Exercise goal —
Write the data below out exactly as it stands. Do not include the pictures.

[Camera calibration data]
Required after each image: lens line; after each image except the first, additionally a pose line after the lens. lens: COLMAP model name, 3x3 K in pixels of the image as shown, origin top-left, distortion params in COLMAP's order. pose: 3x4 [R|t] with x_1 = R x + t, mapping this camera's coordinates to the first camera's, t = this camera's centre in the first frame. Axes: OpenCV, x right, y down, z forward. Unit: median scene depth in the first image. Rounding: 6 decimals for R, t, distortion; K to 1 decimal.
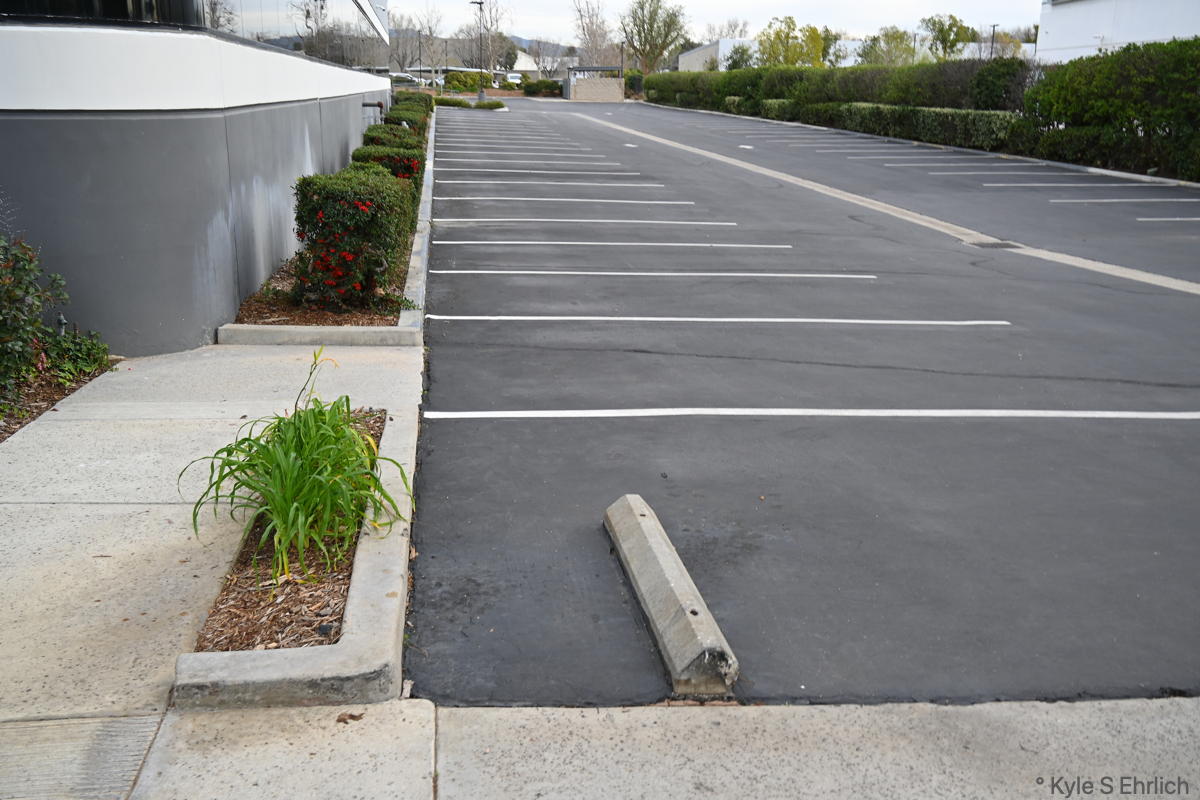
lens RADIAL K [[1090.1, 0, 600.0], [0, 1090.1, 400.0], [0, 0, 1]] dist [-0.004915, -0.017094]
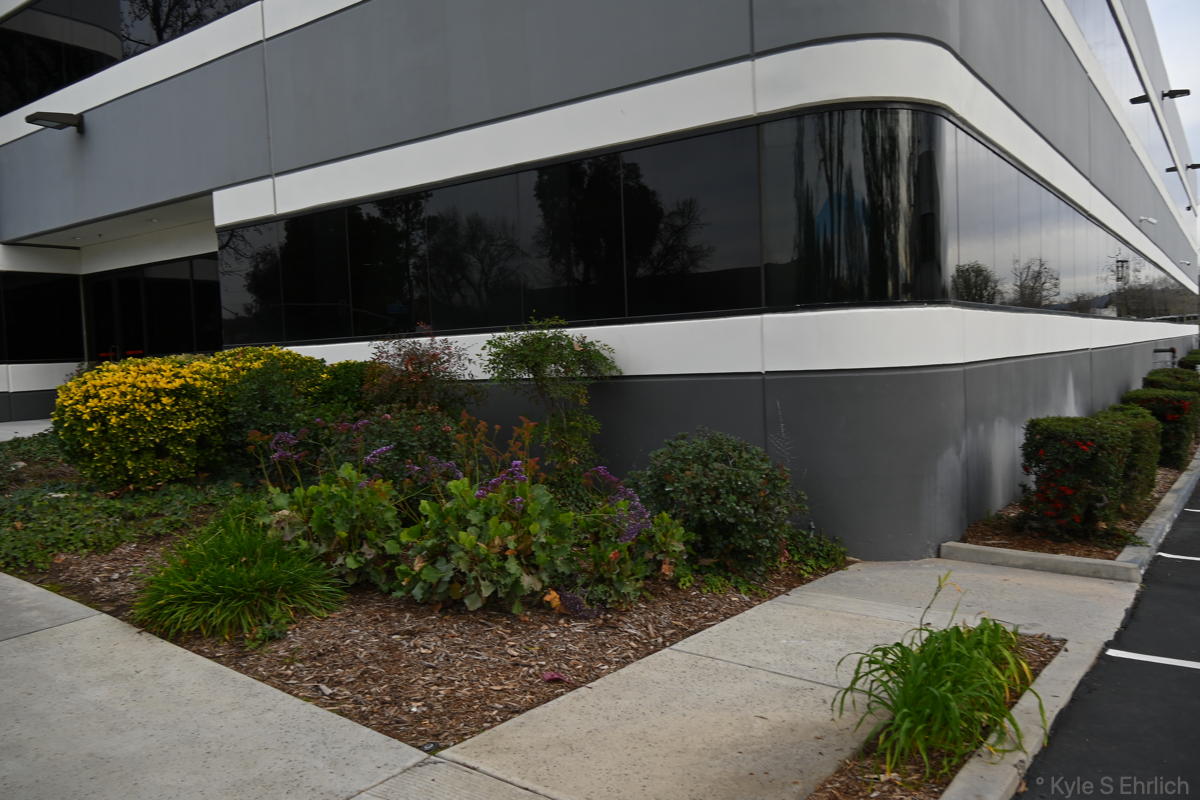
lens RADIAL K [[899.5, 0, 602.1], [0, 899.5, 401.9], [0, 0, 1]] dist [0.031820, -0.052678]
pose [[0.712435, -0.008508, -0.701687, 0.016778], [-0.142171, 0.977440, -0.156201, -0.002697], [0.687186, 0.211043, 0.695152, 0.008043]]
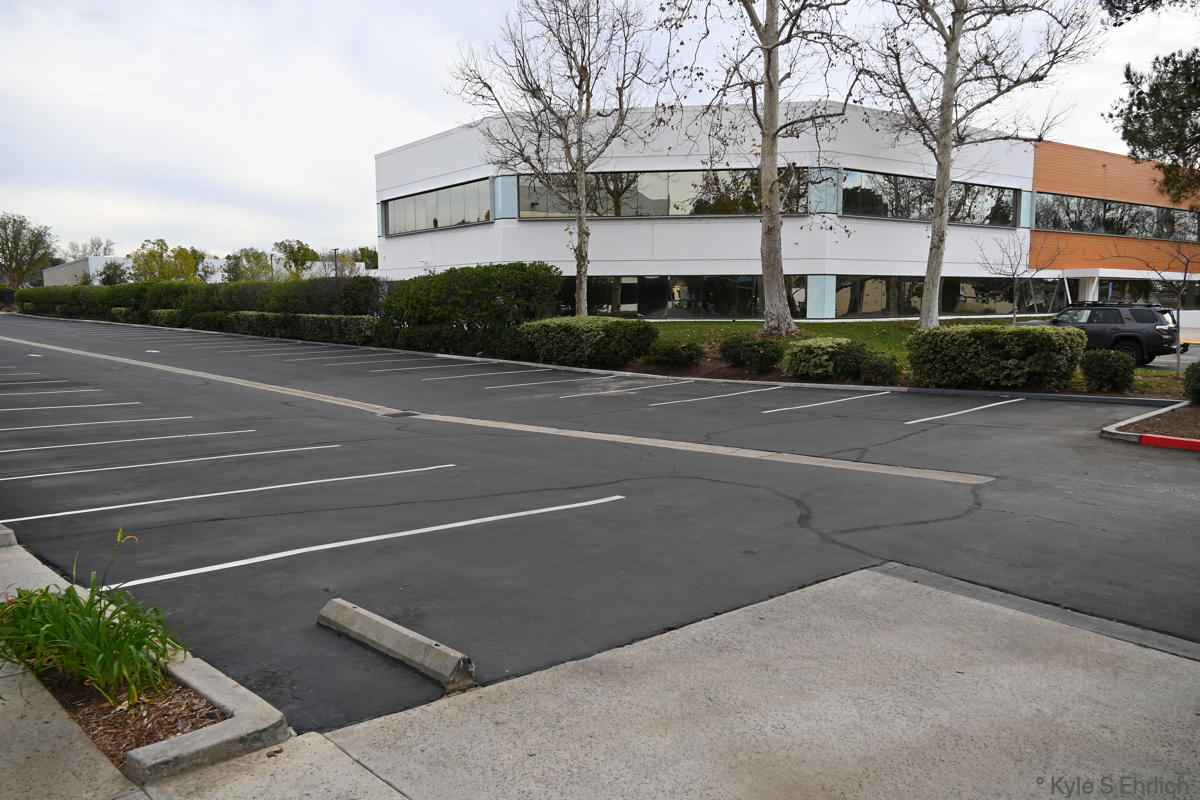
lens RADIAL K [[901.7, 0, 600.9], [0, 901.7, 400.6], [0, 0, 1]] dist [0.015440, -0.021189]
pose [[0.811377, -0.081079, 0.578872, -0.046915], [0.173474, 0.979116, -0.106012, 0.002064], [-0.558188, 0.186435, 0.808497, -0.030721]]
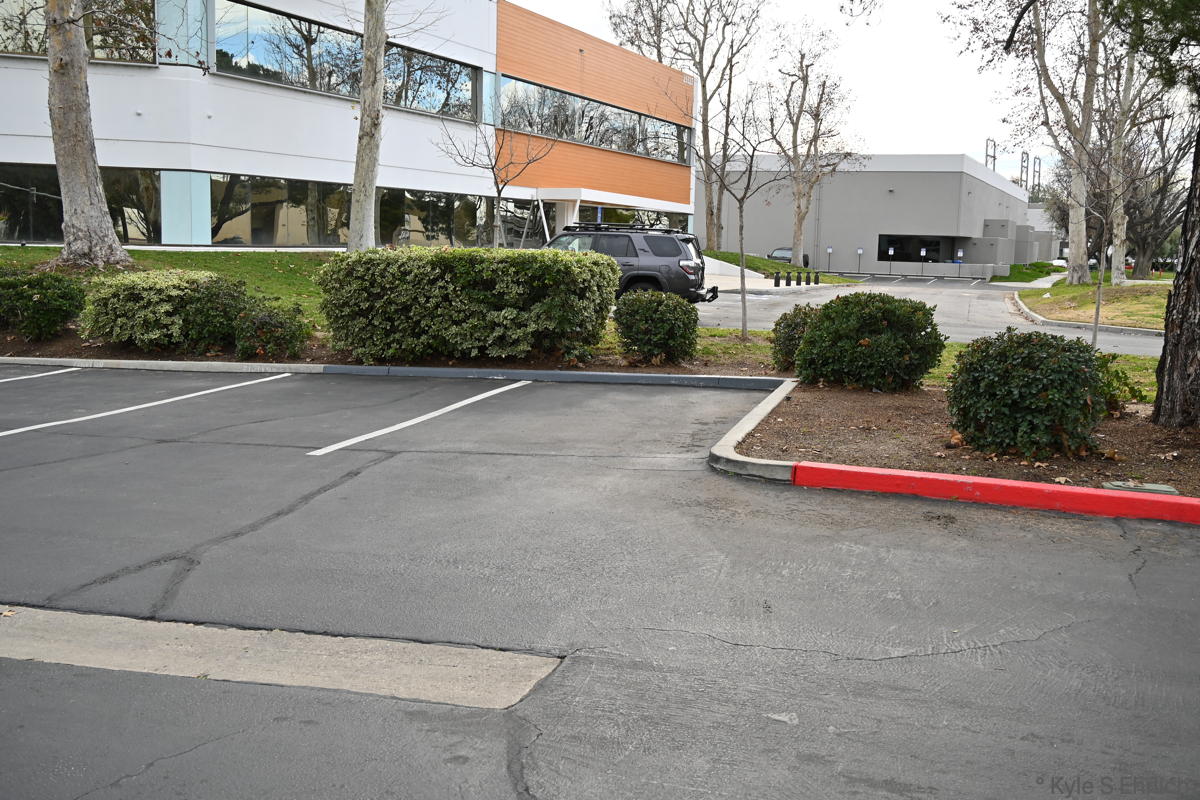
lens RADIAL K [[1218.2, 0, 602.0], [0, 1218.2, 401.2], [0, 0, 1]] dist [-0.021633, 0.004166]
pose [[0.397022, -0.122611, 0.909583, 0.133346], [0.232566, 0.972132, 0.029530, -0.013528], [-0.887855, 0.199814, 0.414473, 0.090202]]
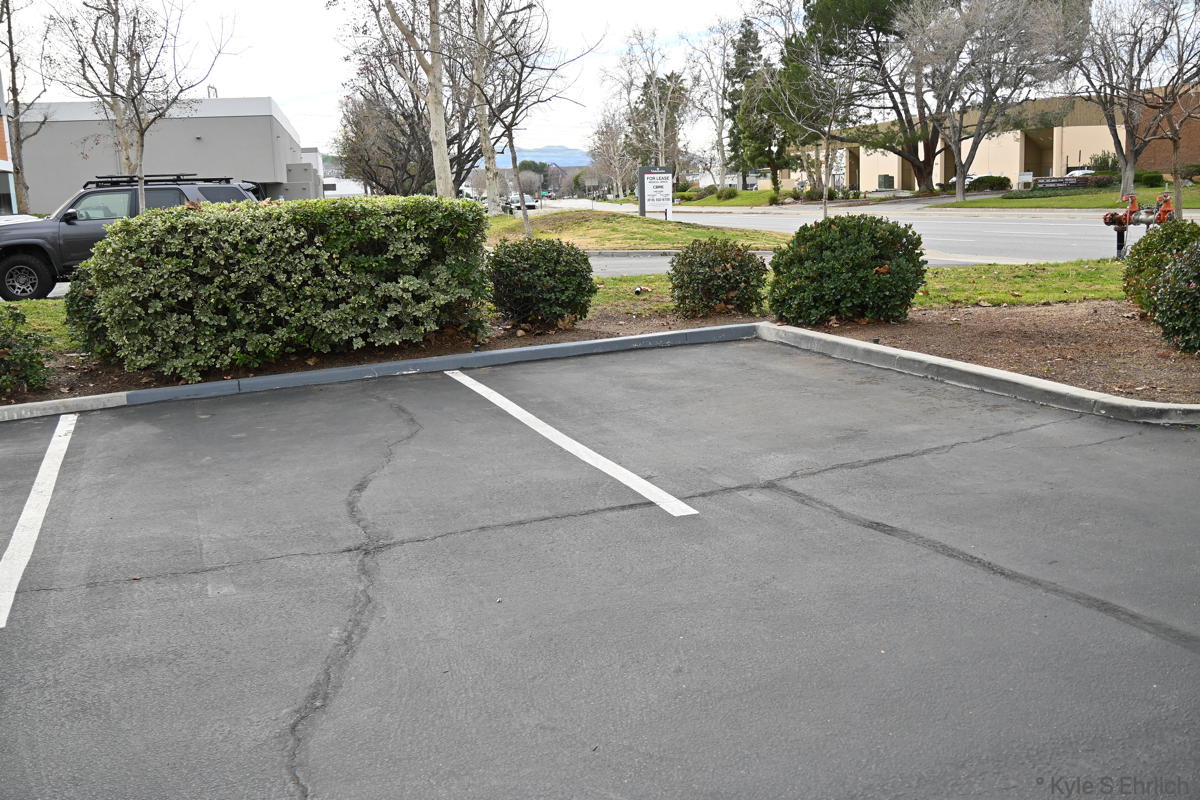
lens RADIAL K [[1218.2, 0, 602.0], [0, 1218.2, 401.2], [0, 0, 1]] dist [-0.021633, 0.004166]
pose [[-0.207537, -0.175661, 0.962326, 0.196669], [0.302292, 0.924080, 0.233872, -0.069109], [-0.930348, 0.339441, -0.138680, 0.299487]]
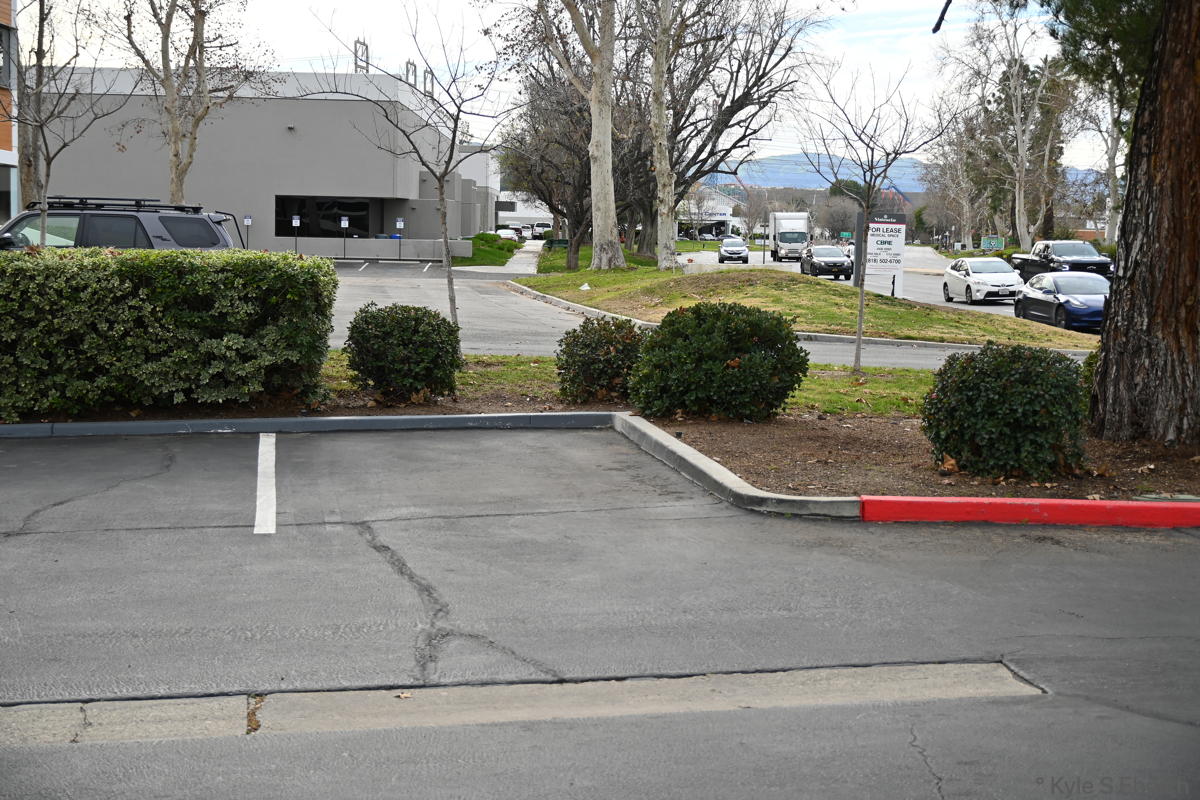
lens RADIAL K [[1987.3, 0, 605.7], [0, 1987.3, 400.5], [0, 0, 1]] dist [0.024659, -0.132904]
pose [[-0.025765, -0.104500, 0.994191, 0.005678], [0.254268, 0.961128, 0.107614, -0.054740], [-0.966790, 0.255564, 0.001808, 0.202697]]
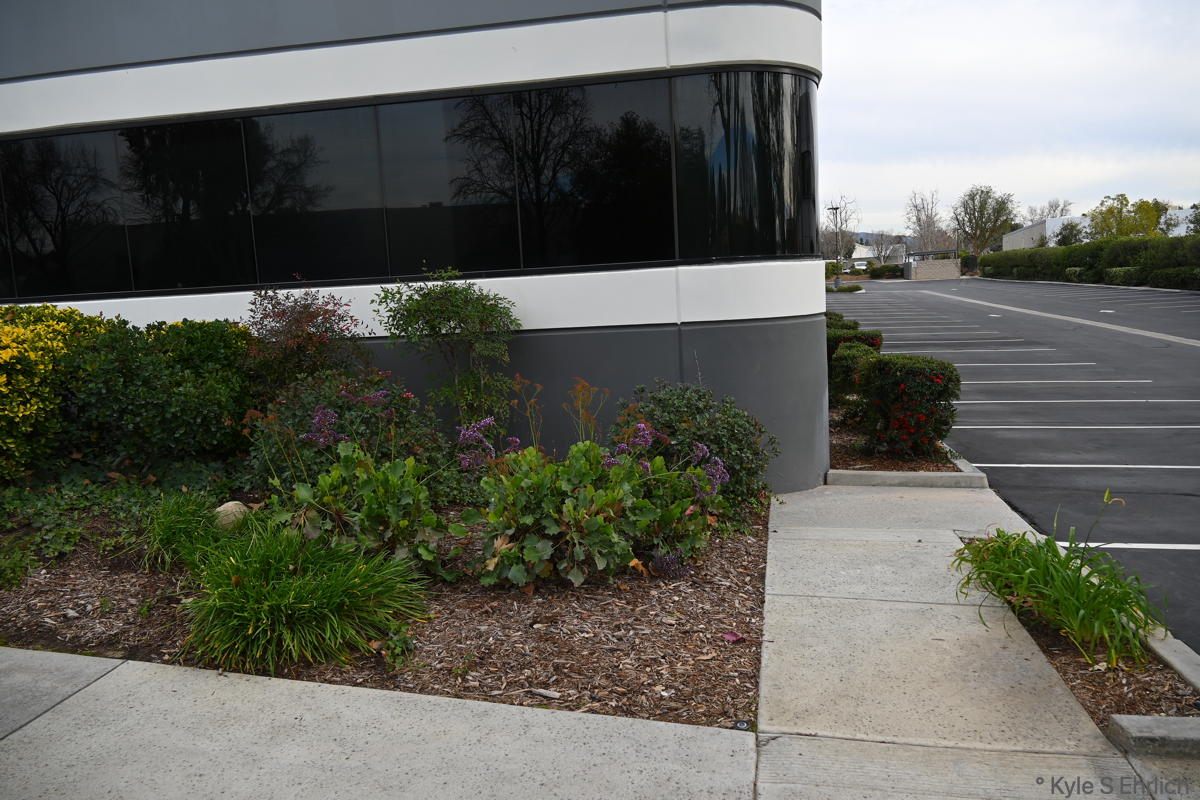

Written solution —
Required after each image: lens line; after each image except the first, additionally a pose line after the lens. lens: COLMAP model name, 3x3 K in pixels of the image as shown, origin top-left, distortion params in COLMAP's order. pose: 3x4 [R|t] with x_1 = R x + t, mapping this camera's coordinates to the first camera's, t = this camera's centre in the first frame. Axes: OpenCV, x right, y down, z forward. Unit: median scene depth in the first image. Rounding: 6 decimals for R, t, distortion; K to 1 decimal.
lens RADIAL K [[1090.1, 0, 600.0], [0, 1090.1, 400.0], [0, 0, 1]] dist [-0.004915, -0.017094]
lens RADIAL K [[899.5, 0, 602.1], [0, 899.5, 401.9], [0, 0, 1]] dist [0.031820, -0.052678]
pose [[0.712435, -0.008508, -0.701687, 0.016778], [-0.142171, 0.977440, -0.156201, -0.002697], [0.687186, 0.211043, 0.695152, 0.008043]]
lens RADIAL K [[901.7, 0, 600.9], [0, 901.7, 400.6], [0, 0, 1]] dist [0.015440, -0.021189]
pose [[0.811377, -0.081079, 0.578872, -0.046915], [0.173474, 0.979116, -0.106012, 0.002064], [-0.558188, 0.186435, 0.808497, -0.030721]]
lens RADIAL K [[1218.2, 0, 602.0], [0, 1218.2, 401.2], [0, 0, 1]] dist [-0.021633, 0.004166]
pose [[0.397022, -0.122611, 0.909583, 0.133346], [0.232566, 0.972132, 0.029530, -0.013528], [-0.887855, 0.199814, 0.414473, 0.090202]]
lens RADIAL K [[1218.2, 0, 602.0], [0, 1218.2, 401.2], [0, 0, 1]] dist [-0.021633, 0.004166]
pose [[-0.207537, -0.175661, 0.962326, 0.196669], [0.302292, 0.924080, 0.233872, -0.069109], [-0.930348, 0.339441, -0.138680, 0.299487]]
lens RADIAL K [[1987.3, 0, 605.7], [0, 1987.3, 400.5], [0, 0, 1]] dist [0.024659, -0.132904]
pose [[-0.025765, -0.104500, 0.994191, 0.005678], [0.254268, 0.961128, 0.107614, -0.054740], [-0.966790, 0.255564, 0.001808, 0.202697]]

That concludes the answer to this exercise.